Royal Trux kamen ursprünglich aus Washington D.C. und haben die Rolling Stones mit dem Lärmrock der 1980er-Jahre vermählt. Dazu verwendeten sie Charakteristika aus dem Blues, Boogie und Funk, aber alles mutwillig entstellt, und von Herremas angewidertem Gesang in eine Atmosphäre verpflanzt, in der der Sodbrand niemals nachlässt.

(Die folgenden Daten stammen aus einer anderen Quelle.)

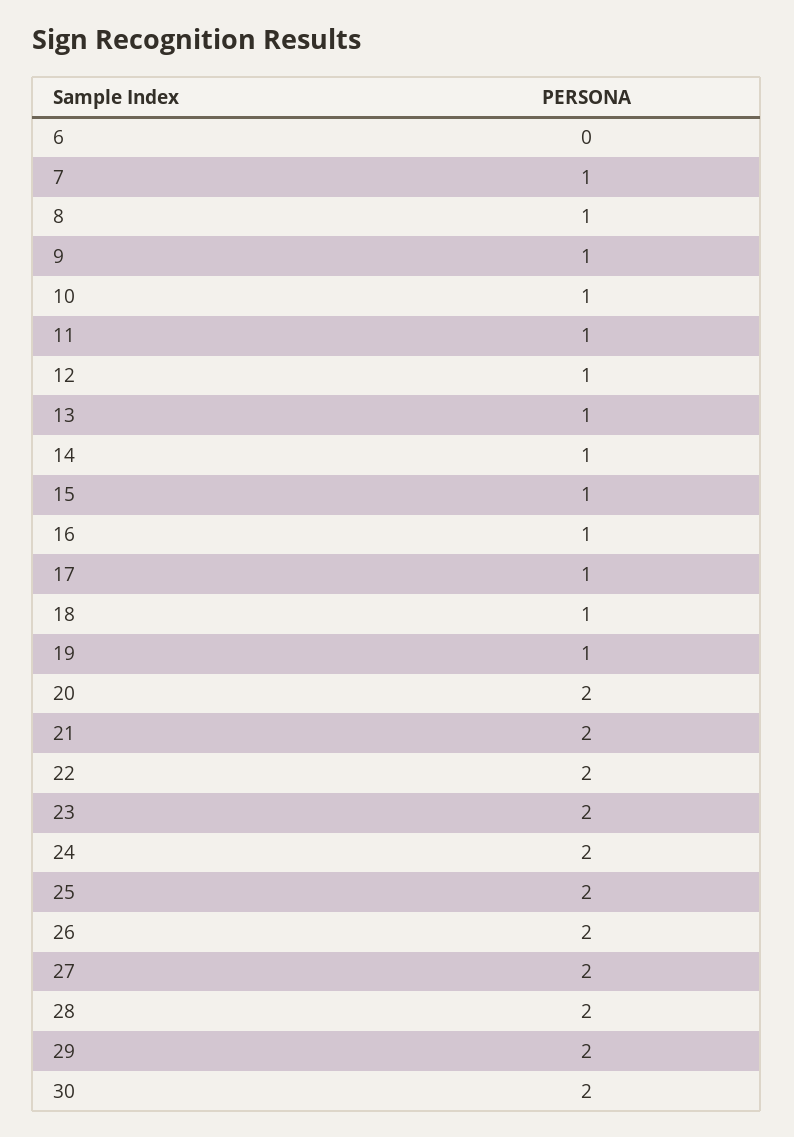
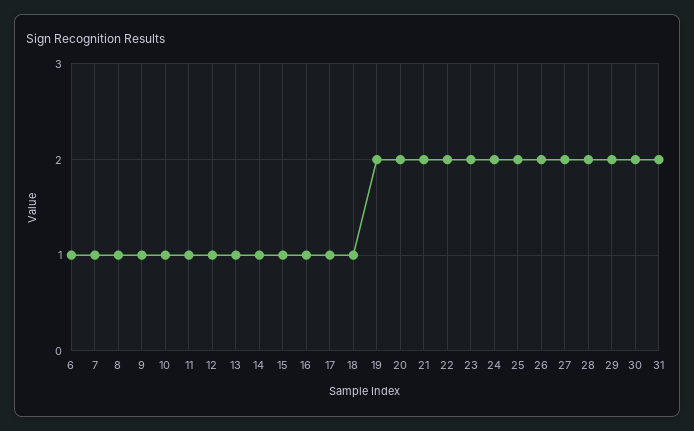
6: 0 -> 1
19: 1 -> 2
31: none -> 2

Im Goldrausch unter Vertrag genommen

Für die dazu passende Musik ist Neil Hagerty verantwortlich. Der war vor Royal Trux bei Pussy Galore, einer Trümmerpunk-Band, aus der später die Jon Spencer Blues Explosion entstand. Im Goldrausch nach dem kommerziellen Durchbruch von Nirvana und Co angelte sich Virgin Records in den mittleren 1990ern-Jahren Royal Trux. Eine Million Dollar sollen damals über den Tisch gewandert sein, drei Alben sollte das berüchtigte Duo dafür abliefern, zwei sind es geworden.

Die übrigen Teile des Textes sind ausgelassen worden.